Mise em place. Usamos esse termo para colocar as coisas em ordem antes de começar o serviço. Fico extremamente puto da vida por ter esquecido aquela minha faca preferida, que condicionaria os mais belos cortes para todos aqueles barões e baronesas que berram pra dentro por terem as vias respiratórias bloqueadas.
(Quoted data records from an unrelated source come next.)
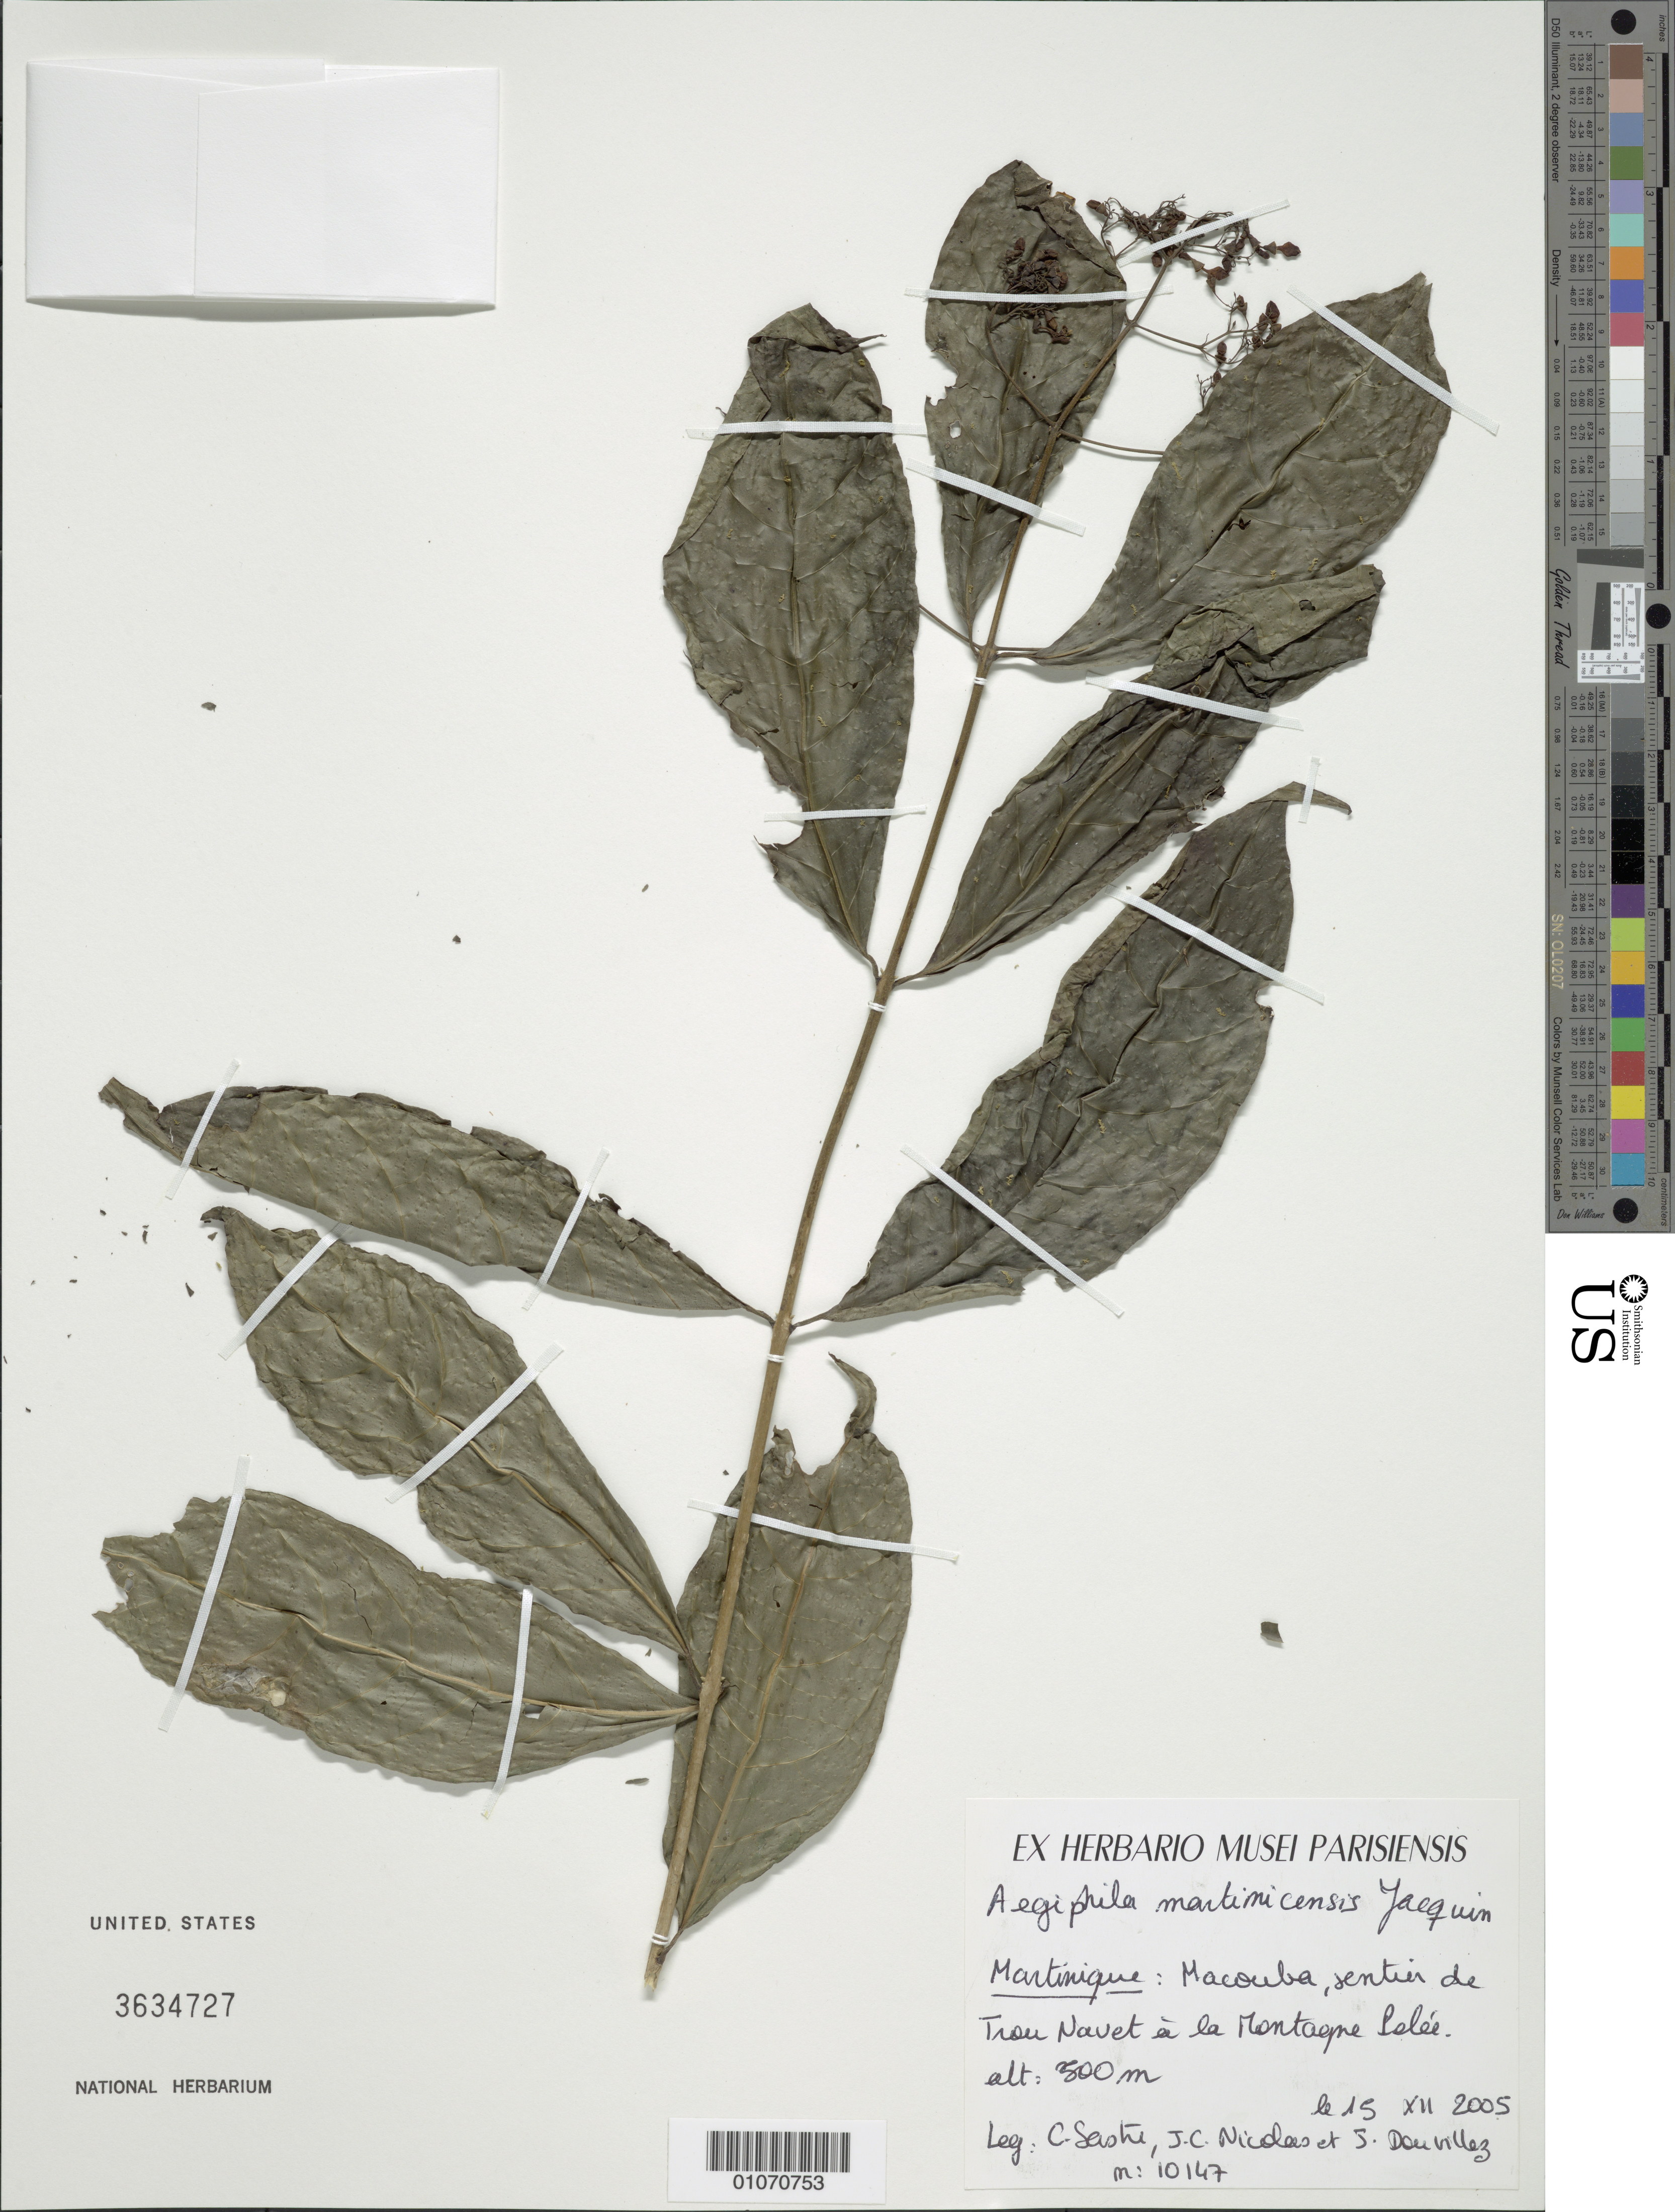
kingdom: Plantae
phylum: Tracheophyta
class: Magnoliopsida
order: Lamiales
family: Lamiaceae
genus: Aegiphila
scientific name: Aegiphila martinicensis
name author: Jacq.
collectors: C. H. L. Sastre, J. Nicolas & J. Douvillez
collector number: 10147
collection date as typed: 15 Dec 2005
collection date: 2005-12-15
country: Martinique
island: Martinique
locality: Macouba, sentier de Trou Navet à la Montagne Pelée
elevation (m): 500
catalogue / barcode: US 3634727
Ofereceria a todas as pessoas daqueles imensos cômodos, que estão sufocadas, como peixes morrendo pela boca, os mais precisos cortes à julienne, com cada tira exatamente com três milímetros por três milímetros. Minhas lâminas proporcionaria um corte à chiffonade para todas as saladas desse banquete.

Enquanto meus ajudantes correm de um lado para o outro, limpando toda aquela cozinha desrespeitosa, tudo que tenho a oferecer a esses pobres podres de ricos e especuladores, traficantes de drogas, de influência, praticantes de messianato, são as minhas mais sinceras desculpas quanto aos cortes irregulares.

Prometi ao irmão da baronesa dessa mansão que proporcionaria a melhor refeição que vocês jamais teriam a chance de provar de novo.

Sem mais a acrescentar, itadakimasu, termo japonês que significa bon appetit em francês, que significa bom apetite.